RECORD SET>
□ □ □ □ □ □ □

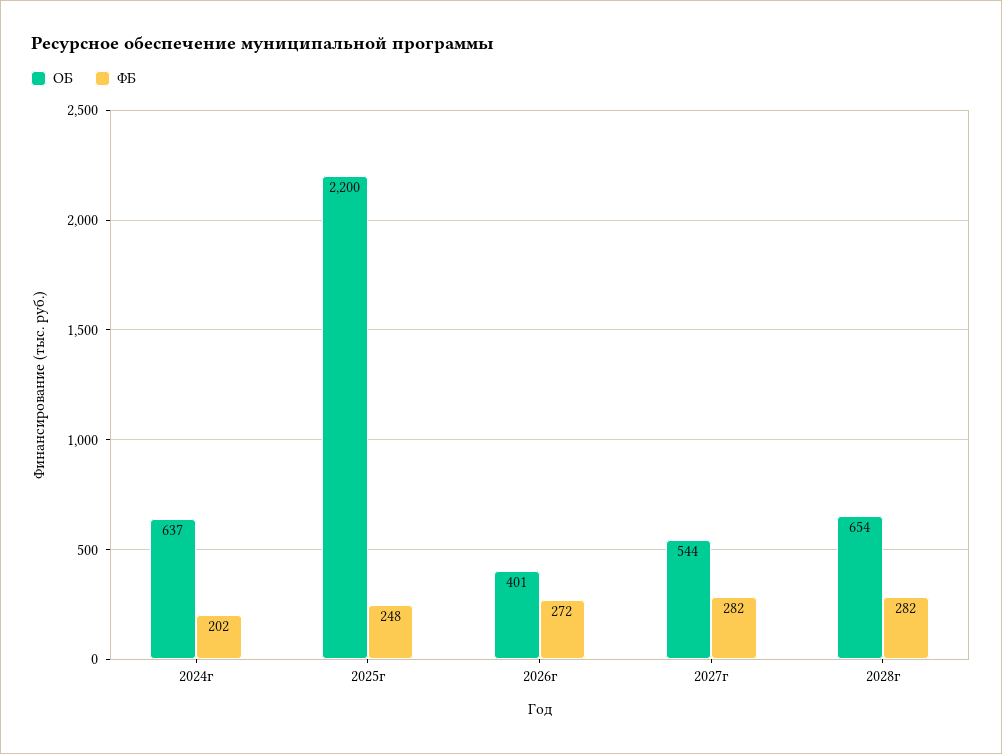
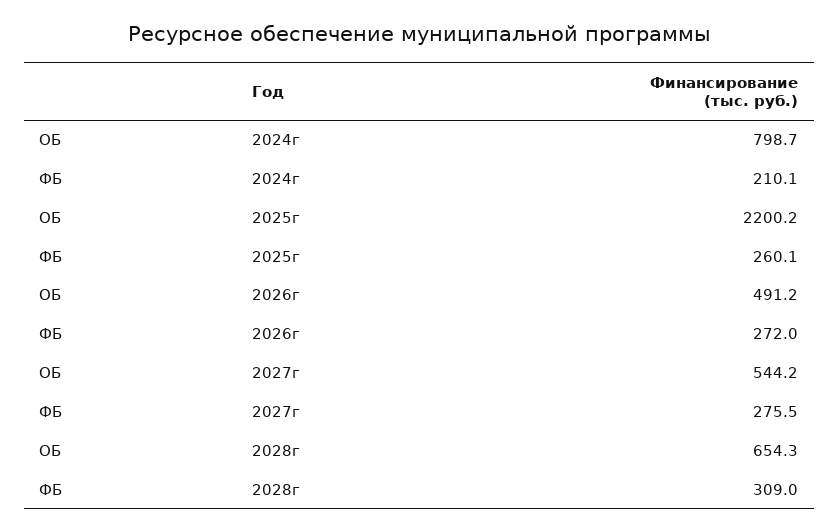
  {
    "ОБ": {
-     "2024г": 637,
+     "2024г": 798.7,
      "2025г": 2200.2,
-     "2026г": 401,
+     "2026г": 491.2,
      "2027г": 544.2,
      "2028г": 654.3
    },
    "ФБ": {
-     "2024г": 202,
+     "2024г": 210.1,
-     "2025г": 248,
+     "2025г": 260.1,
      "2026г": 272,
-     "2027г": 282,
+     "2027г": 275.5,
-     "2028г": 282
+     "2028г": 309
    }
  }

□ □ □ □ □ □ □

PROBLEM TO SOLVE> Copy out the lines above in full and unaltered, apart from the pictures.

EXERCISE RESPONSE>
  {
    "ОБ": {
-     "2024г": 637,
+     "2024г": 798.7,
      "2025г": 2200.2,
-     "2026г": 401,
+     "2026г": 491.2,
      "2027г": 544.2,
      "2028г": 654.3
    },
    "ФБ": {
-     "2024г": 202,
+     "2024г": 210.1,
-     "2025г": 248,
+     "2025г": 260.1,
      "2026г": 272,
-     "2027г": 282,
+     "2027г": 275.5,
-     "2028г": 282
+     "2028г": 309
    }
  }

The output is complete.